健吾は疲れた果てた様子で、ずっと写真集にかかる獲物を待っていた。それは忍耐力と、胃袋の耐久力をガリガリ削っていった。何も喋らなくても、誠の口撃が矢のように降り注いでくる。忍耐力が尽きるのが先か、胃袋に穴が開くのが先かという問題だった。
そんな時間を一時間ほど耐えると、誠の様子に変化があった。日は沈みかけて遠くの喧騒も随分と落ち着いてきた頃だったので、予想外の出来事だった。
「健吾、誰か来ますよ。
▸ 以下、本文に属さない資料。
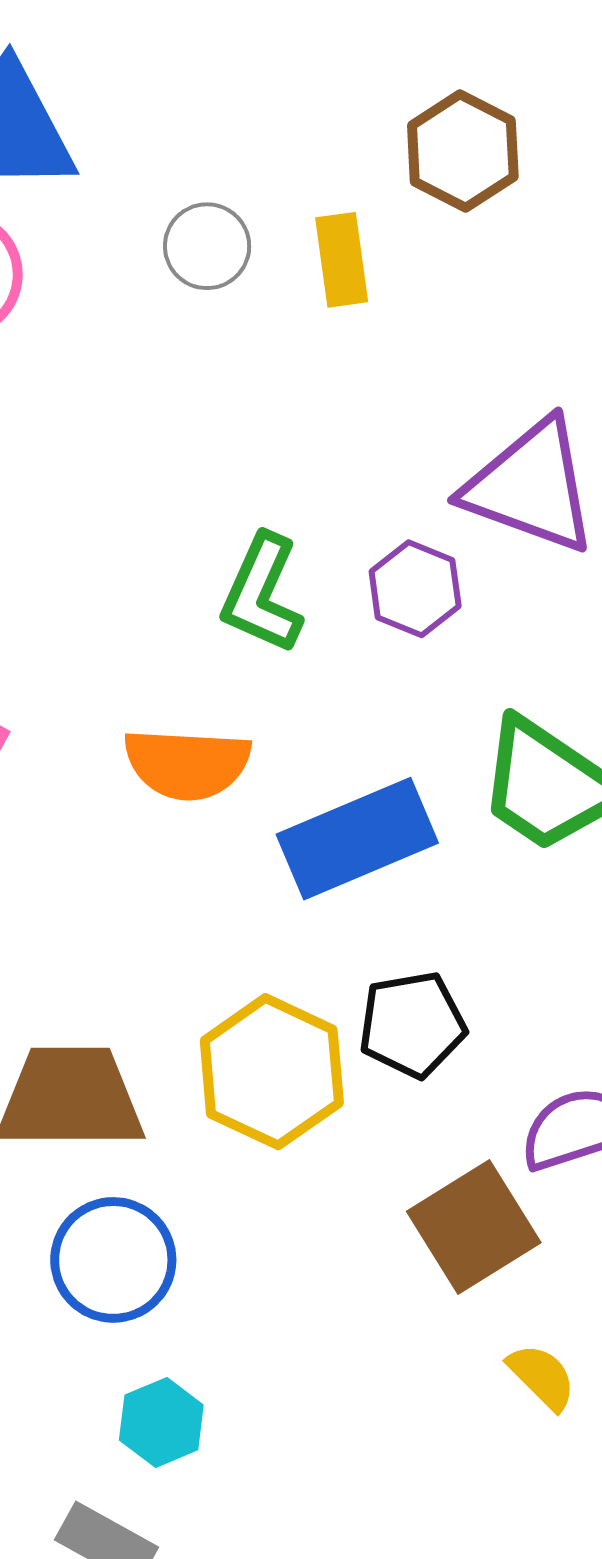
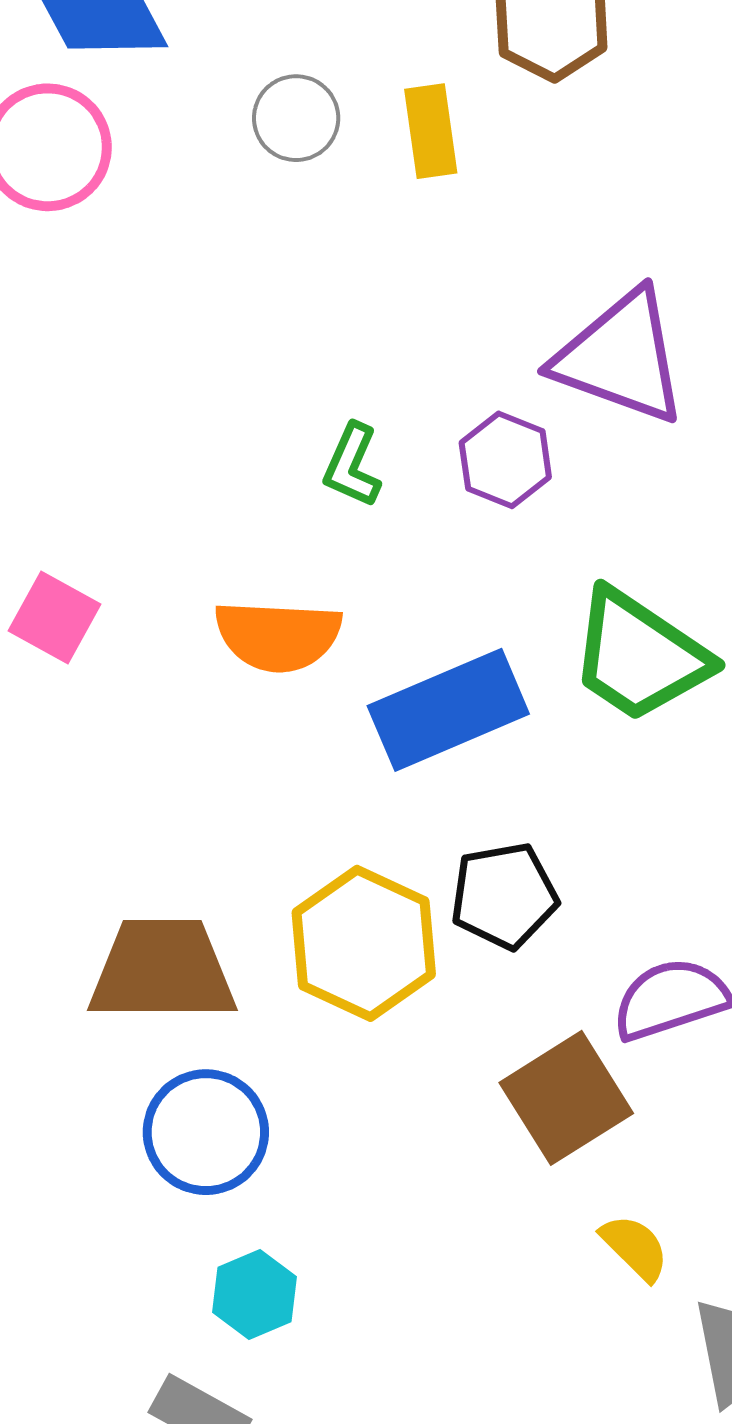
green L-shape: (262, 594) -> (352, 465), size x0.7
準備はいいですか?」
健吾は慌ててデジカメを構えると、液晶のディスプレイを覗く。そこで、ふとある事に気付く。
「なぁ、写真撮ったら、普通音鳴るよな? でも、オレが撮られた時気付かなかったぜ?」
「それは君が夢中になっていたからですよ」
誠は当然とばかりに答えるが、何となく腑に落ちない。確かに夢中になっていたことは認めるが、音には細心の注意を払っていたはずだ。
それに、デジカメのシャッター音は結構大きいはずだ。聞き逃す事なんてあり得ないと思いつつも、デジカメを構えて獲物を待つ。